### ABOUT THIS TASK
Reproduce each record exactly, but exclude every picture.

### EXERCISE INPUT
________________

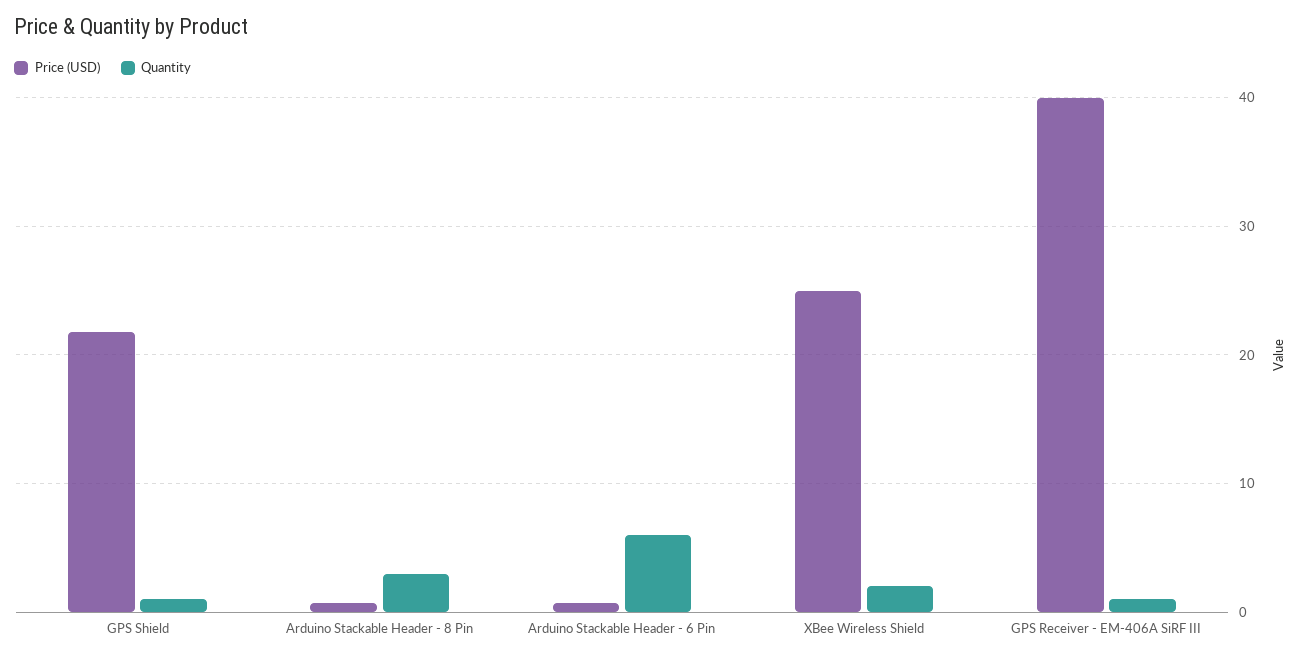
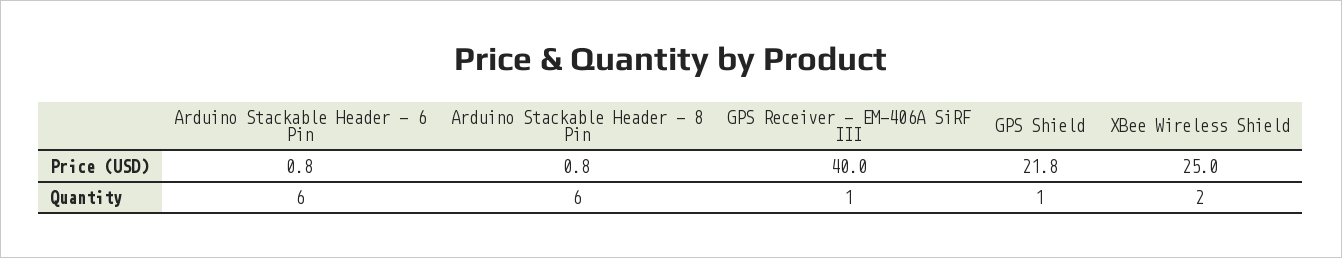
Quantity, Arduino Stackable Header - 8 Pin: 3 -> 6

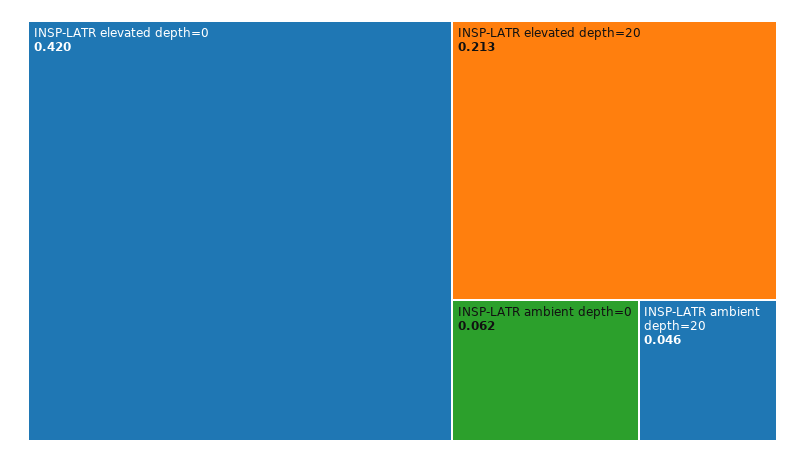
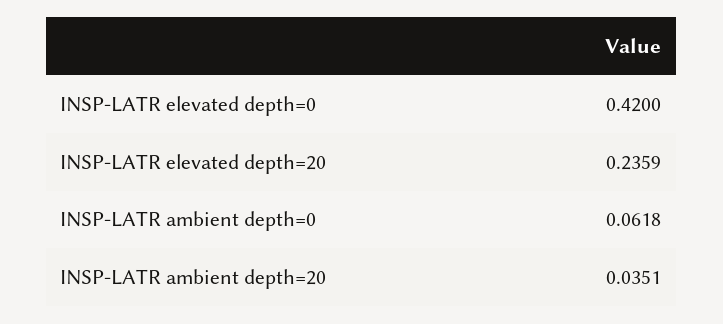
INSP-LATR elevated depth=20: 0.213 -> 0.2359
INSP-LATR ambient depth=20: 0.046 -> 0.0351

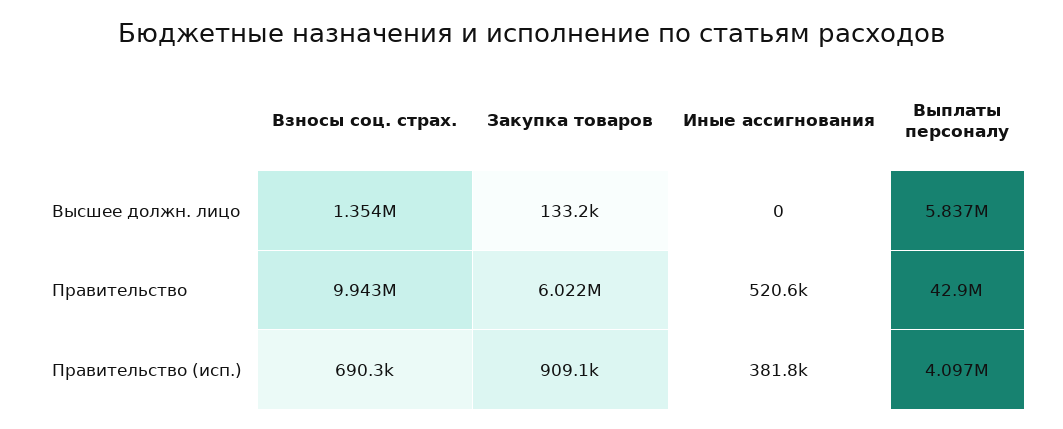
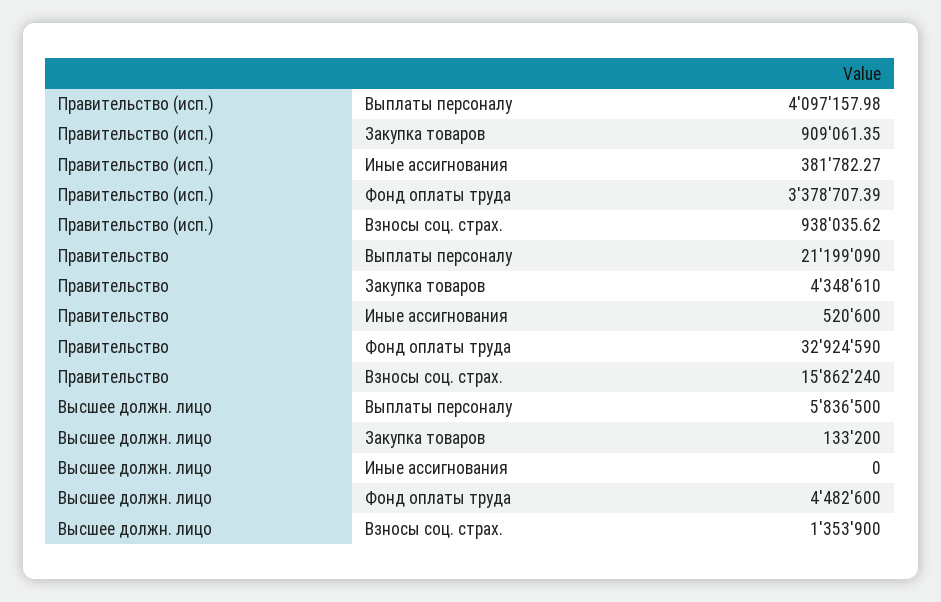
Взносы соц. страх., Правительство: 9943000 -> 15862240
Закупка товаров, Правительство: 6022000 -> 4348610
Выплаты персоналу, Правительство: 42900000 -> 21199090
Взносы соц. страх., Правительство (исп.): 690300 -> 938035.62
Фонд оплаты труда, Правительство (исп.): none -> 3378707.39
Фонд оплаты труда, Правительство: none -> 32924590
Фонд оплаты труда, Высшее должн. лицо: none -> 4482600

________________

### ANSWER BELOW
Quantity, Arduino Stackable Header - 8 Pin: 3 -> 6

INSP-LATR elevated depth=20: 0.213 -> 0.2359
INSP-LATR ambient depth=20: 0.046 -> 0.0351

Взносы соц. страх., Правительство: 9943000 -> 15862240
Закупка товаров, Правительство: 6022000 -> 4348610
Выплаты персоналу, Правительство: 42900000 -> 21199090
Взносы соц. страх., Правительство (исп.): 690300 -> 938035.62
Фонд оплаты труда, Правительство (исп.): none -> 3378707.39
Фонд оплаты труда, Правительство: none -> 32924590
Фонд оплаты труда, Высшее должн. лицо: none -> 4482600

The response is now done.